Na trójmiejskim rynku księgarskim ukazała się właśnie powieść, jakiej w gdańskiej beletrystyce jeszcze nie było. Oblężenie Marka Adamkowicza łączy w sobie kryminał, sensację i melodramat, a wszystko na tle wojen napoleońskich. Szczególny klimat nadaje właśnie ów powieściowy czas – sierpień roku 1813, kiedy otaczające twierdzę wojska rosyjsko-pruskie szykują się do szturmu i staje się oczywiste, że miasto nie jest już w stanie długo się bronić.
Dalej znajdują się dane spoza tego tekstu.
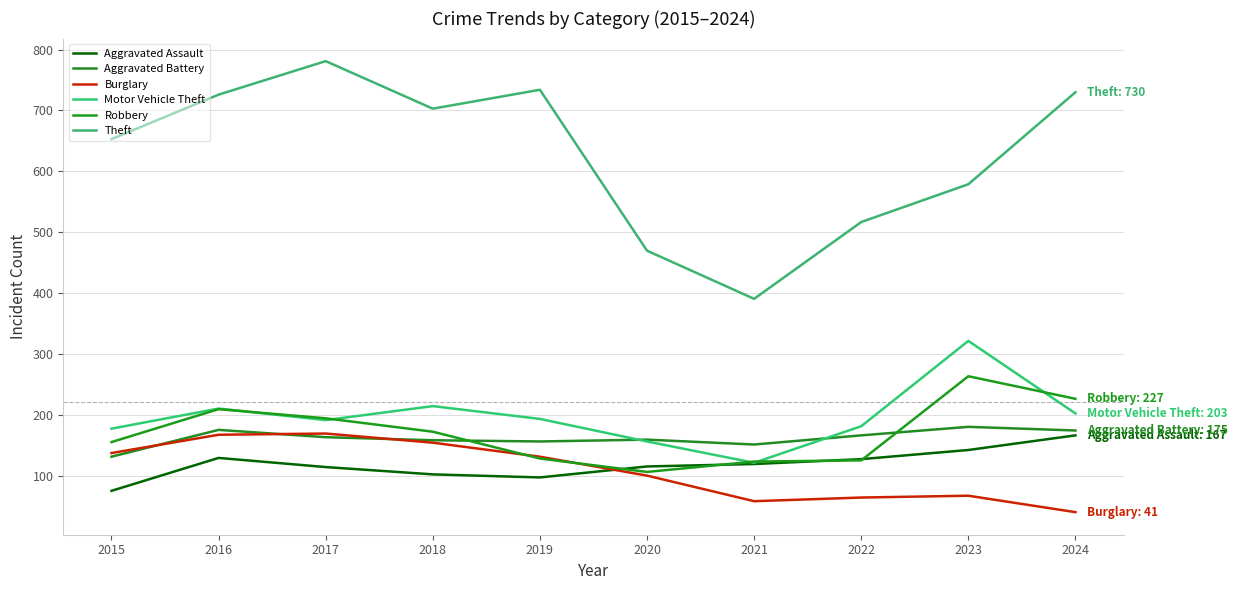

Count the number of categories in the chart.

10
Głównym bohaterem powieści pisarz uczynił francuskiego huzara, kapitana Savigny, niegdyś lekkoducha, teraz człowieka bezwzględnego. Jak zauważyli recenzenci portalu Zbrodnia w Bibliotece, Savigny podchodzi do życia beznamiętnie. „Nikomu nie wierzy i nie ufa, z nikim się bliżej nie wiąże. Pod maską cynizmu i obojętności kryje się jednak człowiek wrażliwy, myślący i uczuciowy. Stopniowe odkrywanie osobowości bohatera jest nie mniej fascynujące niż prowadzone przez niego śledztwo. Rozbudowana warstwa psychologiczno-obyczajowa powieści sprawia, że kreacja bohatera nie jest ani trochę papierowa”.

- Sięgając do fabuły osadzonej w dziewiętnastowiecznych realiach, chciałem pokazać Gdańsk, o którym mówi się niewiele – przyznaje Marek Adamkowicz. - A przecież doświadczenie wojen napoleońskich było dla miasta jednym z najważniejszych w historii. Dość powiedzieć, że przez kilka dziesiątków lat Gdańsk podnosił się ze zniszczeń dokonanych w trakcie walk w  roku 1813.

„Oblężenie” to kolejny krok w literackiej karierze Adamkowicza, który wcześniej dał się już poznać jako autor opowiadań o tematyce gdańsko-pomorskiej. Część z nich ukazała się książce „Szepty”, dobrze przyjętej zarówno przez krytykę, jak i czytelników.